Task 2.4: Quantify the relationship between flood inundation risks and income levels in the present climate. The modeling tools that are developed in Task 2.2 will be used to assess the current status of flood risks within the target regions, and the GIS tools developed in Task 2.1 will provide a mechanism to assess green infrastructure. The combination of the two will be used to analyze the current status of green spaces and how they relate to potential flood risks. As part of this task, we will present a new tool that utilizes remote sensing and census data to model the supply for urban flood reduction services through green infrastructure. A high-resolution urban digital model will be used to distinguish between permeable and impermeable areas at fine (e.g., 25-cm) spatial scale. We will model flood reduction capacity using two indices: (1) the amount of runoff reduced by existing green infrastructure, and (2) the runoff reduction coefficient.
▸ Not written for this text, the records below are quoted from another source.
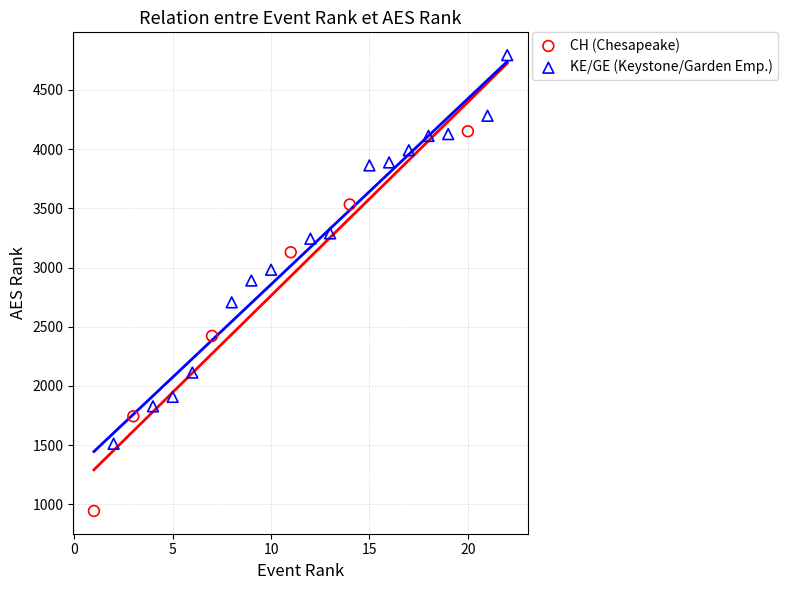

Which series contains the lowest Y value?

CH (Chesapeake)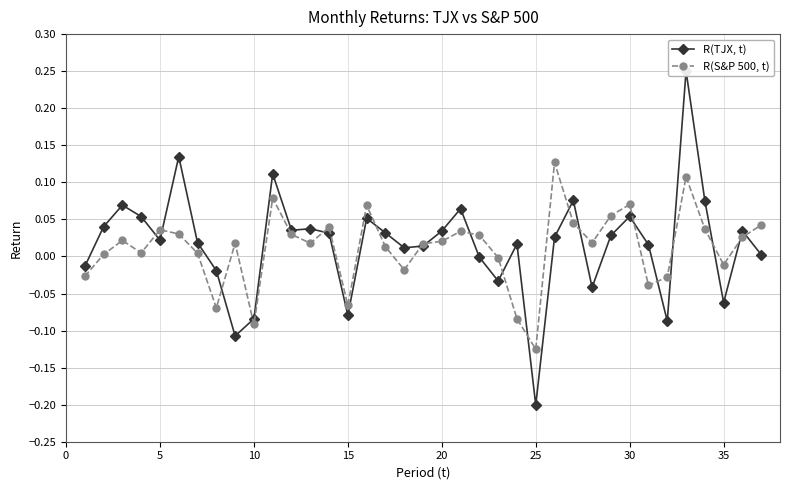

How many lines are shown in the chart?

2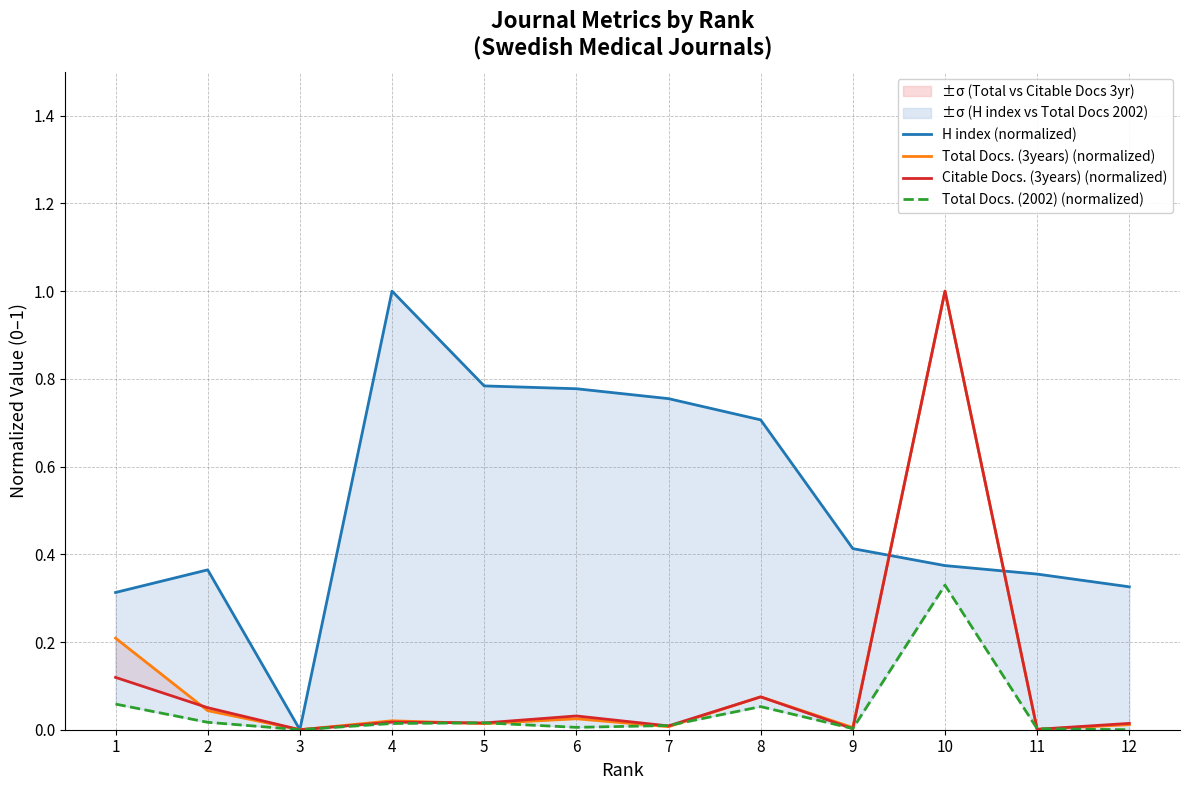

At which category does the chart reach its minimum across all series?

3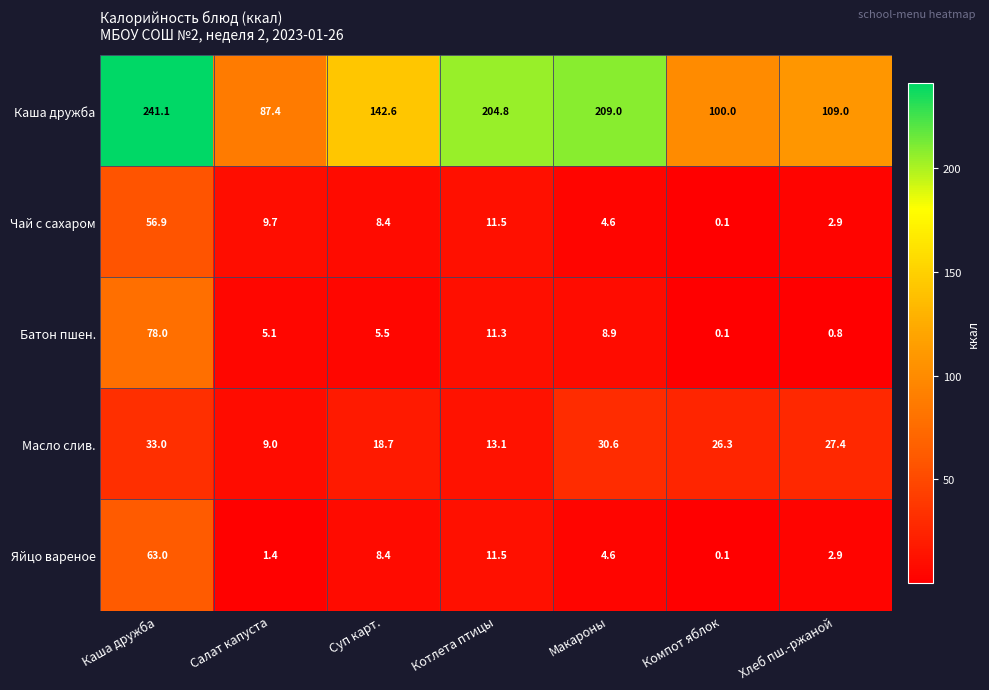

True or false: Масло слив. has a value of 47.0 at Компот яблок.

False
The tool will be demonstrated with different scenarios to show the distribution of flood reduction capacity in terms of ownership and landscape patterns and thus identify priority areas of intervention, based on the mismatch between supply and demand of green infrastructure for water regulating services. We will coordinate this task with MWRD and the stakeholders from the CSC to provide improved understanding of the present levels of flood inundation inequities around the city to raise awareness and improve infrastructure adaptation.